Scientists Crack Koala’s Genetic Code

UConn is part of an international team that has sequenced the first full koala genome, helping to explain how it digests toxic eucalyptus leaves and why it is susceptible to chlamydia.

A koala in the DNA lab at the Australian Museum Research Institute. (Stuart Humphreys/Australian Museum Photo)

A koala in the DNA lab at the Australian Museum Research Institute. An international team of scientists have sequenced the first full koala genome, helping to explain how it digests toxic eucalyptus leaves and why it is susceptible to chlamydia. (Stuart Humphreys/Australian Museum Photo)

An international team of scientists including UConn genomicist Rachel O’Neill have sequenced the first full koala genome, they report today in Nature Genetics. The koala’s genes have already revealed some of the furry tree dweller’s secrets, from how it digests toxic eucalyptus leaves to why it’s susceptible to chlamydia.

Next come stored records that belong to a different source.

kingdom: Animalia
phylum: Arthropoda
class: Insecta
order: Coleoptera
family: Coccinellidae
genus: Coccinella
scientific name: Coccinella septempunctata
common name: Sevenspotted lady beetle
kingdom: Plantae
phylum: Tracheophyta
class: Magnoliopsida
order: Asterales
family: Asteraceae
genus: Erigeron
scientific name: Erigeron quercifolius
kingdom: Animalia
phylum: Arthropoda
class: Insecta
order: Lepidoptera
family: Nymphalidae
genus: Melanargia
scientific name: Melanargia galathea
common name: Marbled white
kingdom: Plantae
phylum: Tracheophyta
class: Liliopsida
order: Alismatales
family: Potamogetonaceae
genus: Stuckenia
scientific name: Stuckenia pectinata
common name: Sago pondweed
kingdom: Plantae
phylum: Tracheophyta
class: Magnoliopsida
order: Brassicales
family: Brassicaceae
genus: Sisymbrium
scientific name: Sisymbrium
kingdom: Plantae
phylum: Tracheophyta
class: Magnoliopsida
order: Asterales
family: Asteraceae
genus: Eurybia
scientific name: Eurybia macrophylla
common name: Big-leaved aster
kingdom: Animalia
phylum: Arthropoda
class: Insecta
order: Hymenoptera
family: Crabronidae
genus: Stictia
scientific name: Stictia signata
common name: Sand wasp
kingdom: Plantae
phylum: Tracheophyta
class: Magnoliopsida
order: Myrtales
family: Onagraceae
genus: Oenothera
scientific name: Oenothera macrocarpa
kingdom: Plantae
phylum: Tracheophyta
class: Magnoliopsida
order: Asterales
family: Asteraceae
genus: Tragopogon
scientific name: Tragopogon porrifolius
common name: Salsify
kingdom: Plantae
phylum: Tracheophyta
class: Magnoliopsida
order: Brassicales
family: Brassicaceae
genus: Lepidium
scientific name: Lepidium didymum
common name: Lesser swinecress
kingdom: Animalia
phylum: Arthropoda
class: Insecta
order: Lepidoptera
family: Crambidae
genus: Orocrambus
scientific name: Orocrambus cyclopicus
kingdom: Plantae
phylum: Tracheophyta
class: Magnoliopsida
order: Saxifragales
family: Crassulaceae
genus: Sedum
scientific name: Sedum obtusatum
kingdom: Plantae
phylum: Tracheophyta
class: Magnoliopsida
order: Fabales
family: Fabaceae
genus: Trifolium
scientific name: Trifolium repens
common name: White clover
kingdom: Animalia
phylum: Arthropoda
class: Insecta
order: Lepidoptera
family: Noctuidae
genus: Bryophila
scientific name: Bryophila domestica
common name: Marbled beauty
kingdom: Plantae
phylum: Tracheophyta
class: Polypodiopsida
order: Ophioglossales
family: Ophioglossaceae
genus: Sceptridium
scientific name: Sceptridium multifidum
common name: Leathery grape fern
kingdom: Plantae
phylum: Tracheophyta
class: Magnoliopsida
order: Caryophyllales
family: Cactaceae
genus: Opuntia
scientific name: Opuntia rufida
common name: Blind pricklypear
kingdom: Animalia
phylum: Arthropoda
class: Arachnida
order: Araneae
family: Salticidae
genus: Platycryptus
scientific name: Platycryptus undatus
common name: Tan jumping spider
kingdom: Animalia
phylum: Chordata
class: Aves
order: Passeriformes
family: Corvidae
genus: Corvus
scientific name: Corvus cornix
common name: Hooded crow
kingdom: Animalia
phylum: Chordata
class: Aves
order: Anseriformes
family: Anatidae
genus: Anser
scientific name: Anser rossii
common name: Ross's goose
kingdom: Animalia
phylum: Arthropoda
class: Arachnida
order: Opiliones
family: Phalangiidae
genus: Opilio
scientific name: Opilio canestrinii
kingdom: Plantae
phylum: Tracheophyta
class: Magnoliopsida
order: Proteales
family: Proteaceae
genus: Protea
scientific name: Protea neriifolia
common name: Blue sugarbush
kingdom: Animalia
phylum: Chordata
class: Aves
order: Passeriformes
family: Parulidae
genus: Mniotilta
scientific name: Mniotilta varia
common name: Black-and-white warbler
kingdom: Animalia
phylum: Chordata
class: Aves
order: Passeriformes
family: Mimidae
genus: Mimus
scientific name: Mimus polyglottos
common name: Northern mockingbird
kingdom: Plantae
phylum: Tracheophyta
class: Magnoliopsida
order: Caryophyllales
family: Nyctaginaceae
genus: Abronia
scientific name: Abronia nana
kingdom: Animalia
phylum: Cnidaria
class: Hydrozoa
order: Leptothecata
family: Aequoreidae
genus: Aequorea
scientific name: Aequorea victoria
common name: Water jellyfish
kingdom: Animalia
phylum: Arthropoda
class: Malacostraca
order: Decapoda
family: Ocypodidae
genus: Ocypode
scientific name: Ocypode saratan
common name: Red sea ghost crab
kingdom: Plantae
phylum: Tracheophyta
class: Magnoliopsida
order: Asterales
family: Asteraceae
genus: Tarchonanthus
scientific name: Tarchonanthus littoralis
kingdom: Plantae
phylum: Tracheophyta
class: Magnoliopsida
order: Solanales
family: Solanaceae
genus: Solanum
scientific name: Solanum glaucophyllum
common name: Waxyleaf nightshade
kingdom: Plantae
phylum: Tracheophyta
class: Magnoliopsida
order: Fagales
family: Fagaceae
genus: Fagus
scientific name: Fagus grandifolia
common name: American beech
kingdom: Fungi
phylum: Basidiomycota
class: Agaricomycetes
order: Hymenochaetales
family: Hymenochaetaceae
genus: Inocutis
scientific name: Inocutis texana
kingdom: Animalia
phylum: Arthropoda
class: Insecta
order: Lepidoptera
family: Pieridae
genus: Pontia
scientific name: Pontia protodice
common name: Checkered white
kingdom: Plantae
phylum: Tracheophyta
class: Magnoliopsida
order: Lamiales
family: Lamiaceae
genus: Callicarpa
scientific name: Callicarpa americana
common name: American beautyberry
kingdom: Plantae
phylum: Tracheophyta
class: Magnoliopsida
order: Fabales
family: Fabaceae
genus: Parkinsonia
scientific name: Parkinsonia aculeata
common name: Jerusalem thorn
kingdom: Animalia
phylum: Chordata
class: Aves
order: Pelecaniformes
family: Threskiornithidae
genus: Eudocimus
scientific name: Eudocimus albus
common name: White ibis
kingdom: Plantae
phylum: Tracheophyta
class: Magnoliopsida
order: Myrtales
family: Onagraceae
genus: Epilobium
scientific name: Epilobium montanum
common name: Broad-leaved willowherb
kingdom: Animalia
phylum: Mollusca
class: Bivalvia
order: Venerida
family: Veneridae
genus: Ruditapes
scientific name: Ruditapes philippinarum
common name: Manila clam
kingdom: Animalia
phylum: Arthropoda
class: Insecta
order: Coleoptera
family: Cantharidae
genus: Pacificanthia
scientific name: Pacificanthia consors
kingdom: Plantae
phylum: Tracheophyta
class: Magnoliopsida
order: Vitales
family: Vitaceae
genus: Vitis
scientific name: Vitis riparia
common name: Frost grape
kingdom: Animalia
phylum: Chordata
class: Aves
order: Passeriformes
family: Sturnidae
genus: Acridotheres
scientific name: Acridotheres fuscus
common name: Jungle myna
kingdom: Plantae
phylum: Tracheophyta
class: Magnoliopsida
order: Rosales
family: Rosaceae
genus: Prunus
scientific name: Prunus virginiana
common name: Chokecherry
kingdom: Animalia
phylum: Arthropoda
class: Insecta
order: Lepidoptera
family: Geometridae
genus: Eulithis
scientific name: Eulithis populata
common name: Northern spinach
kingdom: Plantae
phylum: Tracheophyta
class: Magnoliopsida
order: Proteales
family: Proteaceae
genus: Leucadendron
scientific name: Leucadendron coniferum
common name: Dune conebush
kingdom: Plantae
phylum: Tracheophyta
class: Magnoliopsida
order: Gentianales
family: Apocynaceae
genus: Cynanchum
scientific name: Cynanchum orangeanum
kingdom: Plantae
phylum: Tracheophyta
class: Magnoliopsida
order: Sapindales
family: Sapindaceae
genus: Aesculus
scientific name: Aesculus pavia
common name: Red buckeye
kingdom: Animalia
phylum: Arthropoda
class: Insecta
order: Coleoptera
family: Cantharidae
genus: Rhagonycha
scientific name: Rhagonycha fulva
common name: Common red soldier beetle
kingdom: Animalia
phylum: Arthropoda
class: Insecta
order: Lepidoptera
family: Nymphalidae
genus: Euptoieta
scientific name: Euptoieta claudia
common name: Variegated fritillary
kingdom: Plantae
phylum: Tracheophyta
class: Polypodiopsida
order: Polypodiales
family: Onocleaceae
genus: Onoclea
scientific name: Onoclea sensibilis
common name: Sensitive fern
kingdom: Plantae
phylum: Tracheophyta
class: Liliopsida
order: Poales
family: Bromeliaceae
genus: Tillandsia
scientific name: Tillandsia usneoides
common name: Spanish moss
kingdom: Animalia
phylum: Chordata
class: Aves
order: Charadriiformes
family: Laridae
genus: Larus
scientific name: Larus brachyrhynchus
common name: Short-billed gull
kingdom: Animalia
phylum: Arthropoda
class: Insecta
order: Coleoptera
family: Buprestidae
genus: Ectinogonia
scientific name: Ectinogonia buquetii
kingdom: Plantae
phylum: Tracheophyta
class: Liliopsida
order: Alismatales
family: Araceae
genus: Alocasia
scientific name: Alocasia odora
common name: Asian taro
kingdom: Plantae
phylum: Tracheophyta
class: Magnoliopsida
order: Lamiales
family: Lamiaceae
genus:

Koalas are marsupials, along with kangaroos, wombats, Tasmanian devils, and opossums. Marsupials give birth when their young are still very small and underdeveloped, and then raise the babies in a pouch for several additional months. They diverged from other mammals a very long time ago, and scientists have suspected that the marsupial genome could answer many questions about how early mammals evolved.

“Koalas are an iconic marsupial mammal,” says O’Neill, professor of molecular and cell biology. “Everyone knows what a koala looks like, which makes it a great species to use as an educational tool. But they are at risk due to population crashes in the distant past and an emerging infectious virus.”

Figuring out their genome – spelling out all the genes and which chromosome, or DNA molecule, each gene is on – gives biologists the opportunity to identify genes related to the koala’s response to viruses, and identify boundaries of population diversity that can direct conservation efforts, she says. O’Neill, director of UConn’s Systems Genomics Institute, specializes in marsupials, and was also involved in the first marsupial genome ever sequenced – the tammar wallaby.

The koala genome that has just been published is the most complete marsupial genome sequenced to date, on par with the human genome. The consortium of scientists – 54 researchers from 29 different institutions across seven countries – sequenced more than 26,000 genes in the koala genome, making it slightly larger than the human one. And in one way, says O’Neill, the koala genome is actually better than the human one: the koala genome has had its centromeres defined. Think of the centromere as the spot where the two halves of each chromosome are attached; if you imagine the ‘X’ chromosome, the centromere is at the cross of the X. It’s a special part of the genome that helps the DNA copy itself.

“This is the first full genome assembly in any animal to contain centromeres that have been functionally defined,” O’Neill says. Compared to a human’s, the koala centromeres are small, disordered, and full of ‘jumping genes’, pieces of DNA that can move around within the genome.

Several unusual patterns in the koala genome have already answered questions about the koala that have puzzled people for decades.

For example, koalas live in eucalyptus forests in Australia and subsist almost entirely upon eucalyptus leaves, which contain poisonous compounds that make other mammals sick if eaten in large amounts. Researchers from the Earlham Institute in the UK noticed that the koala genome has a greater number and diversity of genes known to code for metabolic enzymes in the liver that help break down toxins like those found in eucalyptus leaves.

Another important discovery was the composition of koala milk. Because koala babies (called joeys) are born at such an early stage of development – just 5 weeks gestation, compared to the 9 weeks for dogs or 40 weeks for humans – they need very different types and amounts of milk as they grow and suckle inside their mother’s pouch.

“Thanks to the high-quality genome, the team was able to analyze and discover koala-specific milk proteins that are critical for various stages of development, says the University of Sydney’s Katherine Belov, one of the lead authors on the study. It also appears these proteins may have an antimicrobial role, showing activity against a range of bacterial and fungal species, including Chlamydia pecorum, the strain known to cause blindness and infertility in koalas.

Chlamydia has severely reduced koala populations in New South Wales and Queensland. Using information gained from the koala genome, scientists hope to develop a vaccine.

“The genome enables a holistic and scientifically grounded approach to koala conservation,” says Rebecca Johnson, director of the Australian Museum Research Institute and another lead author.

Wild koalas are currently found in eucalyptus forest and woodlands across Eastern Australia (Victoria, New South Wales, and Queensland), and have been translocated to other sites, such as south eastern South Australia and onto some islands.

Their unique and highly specific diet of eucalyptus tree leaves has resulted in koalas being especially vulnerable to habitat loss due to the clearing of native vegetation for agriculture and urban development. The Australian federal government lists koala populations in Queensland, New South Wales, and Australian Capital Territory as ‘vulnerable’ under national environment law. The research team hopes that findings from the koala genome will help efforts to conserve and protect the species.